After his loud phone calls, everyone on the boat sensed the frustration that was eating at Hylton, who is a certified scuba diver and was insistent that he could dive down with Navy divers to see what was under the water there. "Maybe I was being a little bit of a prima donna," he admits. "But I felt like it was my responsibility as a reporter to push. And I lost. They said 'no,' and I had nowhere else to go. I had no other recourse to get down there. The coordinates aren't even publicly available, so I couldn't wait until there was a day off and go find it."
At this point, Hylton was resigned to returning home, writing his procedural story, and allowing all that he didn't know about what was under the barge to serve as a metaphor for what we didn't know about the many men lost in the Pacific during World War II, which, as it turns out, is 47,000 men-about the same number as the total combat casualties in Vietnam.
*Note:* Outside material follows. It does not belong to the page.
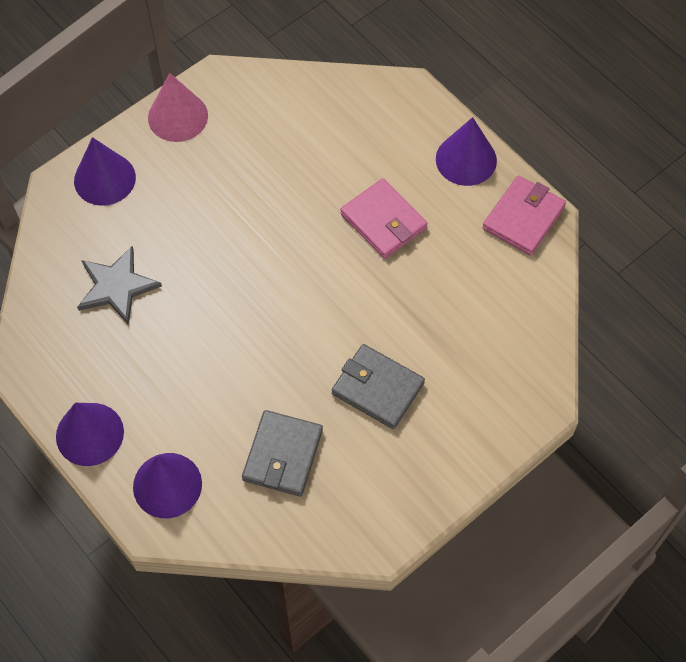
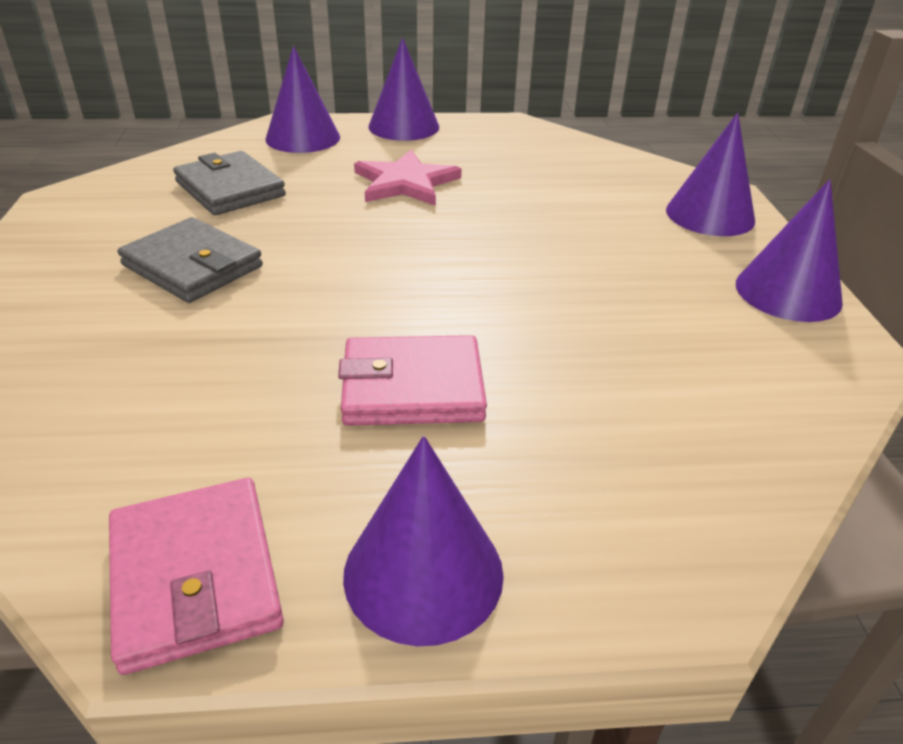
camera: 125 degrees right, 25 degrees down
grey star [77,246,162,324] -> none
pink cone [148,73,208,142] -> purple cone [736,179,843,322]
grey wallet [332,344,425,429] -> grey wallet turned 60 degrees clockwise [118,217,263,303]
none -> pink star [354,150,462,206]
But the story would not let him go. His first breakthrough came from the most unexpected source. One of the medical doctors aboard the ship had appeared the previous year on the reality television show The Bachelor, which had initially caused Hylton to shy away from him. But it quickly became apparent that "Doc" Andy Baldwin was more than just a pretty face.
"If he had a down minute, he would grab a broom and sweep up," Hylton says of Baldwin. "He ended up spending as much time underwater, doing the grunt work and suctioning sand off the bottom in these huge suits and hard hats. He was always down there, didn't have to be. And in the evening, he'd go out for these epic runs through the islands, and then on days off, he would go and treat island children. He was just this absurd good samaritan-type personality, and I grew to really like him and completely forgot about the chips I had against him for being a reality star."
Recognizing Hylton's frustration, Baldwin approached him and said that even though JPAC would not let them scuba dive in the area, they couldn't-or weren't going to-keep them from swimming. Doc said he would take Hylton free diving, or, as Baldwin put it "breath-hold diving." So Hylton borrowed a mask and flippers and stripped down to his underwear and went out into the water with the Bachelor.
"We jumped in the water, man, and I was scared out of my wits," recalls Hylton. "I have done plenty of snorkeling, but the most shallow part [of the wreck] was 30 or 40 feet and the deepest part was about 70 feet, so getting down to that depth involves holding your breath for a minute or something."